You've Probably Heard These 6 Myths About Coffee, But Here's The Truth Behind Your Brew

by Caroline Burke

Coffee is the nectar of the gods. It wakes you up, puts butterflies in your stomach, and gives you something to do in those never-ending afternoon office meetings where nothing is actually accomplished. Coffee is arguably the most important thing in the average human's life — besides, you know, relationships, and spiritual fulfillment, and all of that jazz. Because everyone loves coffee so much, it's only natural that there's a whole lot of false information to sift through about it. In the same way that rumors about your favorite celebrities tend to circulate quickly, there are tons of myths about coffee that are just plain untrue, as well as exaggerations about what coffee actually does to your body when you drink it on the reg.

As you probably already know, coffee comes in the form of a bean and is naturally caffeinated, which is why you get such a quick boost of energy when you toss back a cup from your local coffee shop. But the effects that these little caffeinated beans have on your body are far less obvious. In truth, coffee is a potent substance that can have both positive and negative effects on your physical, and even your emotional well-being. Here are six classic coffee rumors, debunked.

Coffee Dehydrates You

How many times has someone warned you about dehydration when you're caught reaching for that second cup of coffee? Well, the next time it happens, feel free to confidently tell that person to mind their own dang business, 'cause this myth is not true.

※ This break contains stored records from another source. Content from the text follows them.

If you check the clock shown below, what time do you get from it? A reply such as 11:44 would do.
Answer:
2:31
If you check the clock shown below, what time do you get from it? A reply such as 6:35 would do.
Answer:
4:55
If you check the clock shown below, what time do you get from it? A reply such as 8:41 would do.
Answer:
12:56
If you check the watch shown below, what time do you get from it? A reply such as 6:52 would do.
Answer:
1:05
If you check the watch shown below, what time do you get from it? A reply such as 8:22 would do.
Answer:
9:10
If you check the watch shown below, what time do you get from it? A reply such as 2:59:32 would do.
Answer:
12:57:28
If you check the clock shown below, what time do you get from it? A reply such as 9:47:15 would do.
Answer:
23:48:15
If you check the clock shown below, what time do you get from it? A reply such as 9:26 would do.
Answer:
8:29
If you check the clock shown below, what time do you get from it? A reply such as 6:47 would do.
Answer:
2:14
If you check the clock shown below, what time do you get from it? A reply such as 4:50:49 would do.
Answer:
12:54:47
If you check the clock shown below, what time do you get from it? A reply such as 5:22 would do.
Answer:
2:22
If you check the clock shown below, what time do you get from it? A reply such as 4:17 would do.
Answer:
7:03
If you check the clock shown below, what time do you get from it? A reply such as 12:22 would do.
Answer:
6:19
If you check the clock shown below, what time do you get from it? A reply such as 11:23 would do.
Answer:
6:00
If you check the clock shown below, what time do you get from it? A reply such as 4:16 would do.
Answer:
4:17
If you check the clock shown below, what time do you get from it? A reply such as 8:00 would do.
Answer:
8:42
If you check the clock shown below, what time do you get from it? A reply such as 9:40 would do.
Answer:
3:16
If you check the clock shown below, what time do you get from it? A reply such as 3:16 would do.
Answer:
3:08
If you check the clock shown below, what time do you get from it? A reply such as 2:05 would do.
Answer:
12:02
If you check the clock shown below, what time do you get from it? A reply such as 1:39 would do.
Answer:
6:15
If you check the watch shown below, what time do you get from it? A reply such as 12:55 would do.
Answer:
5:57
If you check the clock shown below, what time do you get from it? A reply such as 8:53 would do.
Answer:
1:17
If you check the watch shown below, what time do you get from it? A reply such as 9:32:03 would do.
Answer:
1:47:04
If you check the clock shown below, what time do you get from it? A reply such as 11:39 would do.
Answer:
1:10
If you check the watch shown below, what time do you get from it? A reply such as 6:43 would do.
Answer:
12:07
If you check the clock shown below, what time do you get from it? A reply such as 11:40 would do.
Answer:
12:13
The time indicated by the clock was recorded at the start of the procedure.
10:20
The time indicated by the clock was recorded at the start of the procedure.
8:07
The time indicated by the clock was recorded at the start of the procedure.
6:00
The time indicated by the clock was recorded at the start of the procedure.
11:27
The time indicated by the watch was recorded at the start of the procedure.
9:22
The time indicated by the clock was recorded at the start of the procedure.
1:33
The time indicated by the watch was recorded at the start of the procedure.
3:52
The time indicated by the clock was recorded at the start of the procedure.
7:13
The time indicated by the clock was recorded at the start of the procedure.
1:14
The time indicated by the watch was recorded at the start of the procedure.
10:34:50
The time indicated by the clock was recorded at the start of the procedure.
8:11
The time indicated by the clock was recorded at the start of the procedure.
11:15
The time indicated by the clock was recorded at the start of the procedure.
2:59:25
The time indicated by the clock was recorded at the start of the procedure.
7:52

According to the Mayo Clinic, coffee is a mild diuretic, meaning it might make you pee a bit more than usual, but it won't immediately lead to a loss of fluids in the body just because you're drinking it. What might dehydrate you is replacing literally all of your water glasses with coffee cups, and ignoring good ol' H2O in its purest form. But if you remember to drink water along with your coffee, you should be totally fine.

Coffee Is Bad For Your Heart

As it turns out, there's science to back up the exact opposite claim: that drinking coffee in moderation can improve your heart health.

According to Heart MD Institute, drinking coffee regularly not only helps lower your risk of heart attacks, but also protects your body from strokes, heart failure, cancer, and even Alzheimer’s disease. Talk about an endorsement to brew up a cup.

Coffee Can Sober You Up

Ever gone to a diner with your friends after the bars closed to "sober up" with a cup of coffee? Well, I hate to break it to you, but it doesn't really work that way.

According to the American Psychological Association, coffee has no neutralizing effect on the way alcohol affects you, meaning it's definitely not going to "sober you up" or anything of the sort. The only thing that you might do at the diner to sober up is sit there for an hour or two, and let time work its magic on you.

Decaf Coffee Has No Caffeine In It At All

This might come as a surprise, but seriously, decaffeinated coffee still has caffeine in it. It simply has a whole lot less than regularly caffeinated coffee.

A normal 12-ounce cup of decaffeinated coffee (aka a "tall" coffee at Starbucks) might contain anywhere between three and 18 milligrams of caffeine, Fox News reports, while a regular cup can contain as much as 300 milligrams.

Coffee Is Addictive

This one is actually true: Caffeine is technically the world's most popular psychoactive drug. You just don't realize it, because people drink it in regular situations, like in meetings and in the car on the way to work.

In truth, quitting your coffee habit cold turkey might lead to headaches, nausea, flu-like symptoms, muscle pains, and more, reports. But if you make small changes in your coffee intake, and slowly decrease the amount you drink over time, you should be able to steer clear of any nasty symptoms.

Coffee Stunts Your Growth

This was likely a myth created by your parents to keep you from stealing their precious morning lifeblood, but rest assured, there doesn't appear to be any proof whatsoever of a connection between drinking coffee and a stunted height.

According to Harvard Health, people used to make this argument because coffee can sap calcium from your bones, thus potentially leading to osteoporosis. But in truth, the effect coffee has on the calcium in your bones is extremely minimal. However, caffeine does affect your central nervous system, and therefore isn't recommended for children until their brains have fully developed. The more you know, y'all.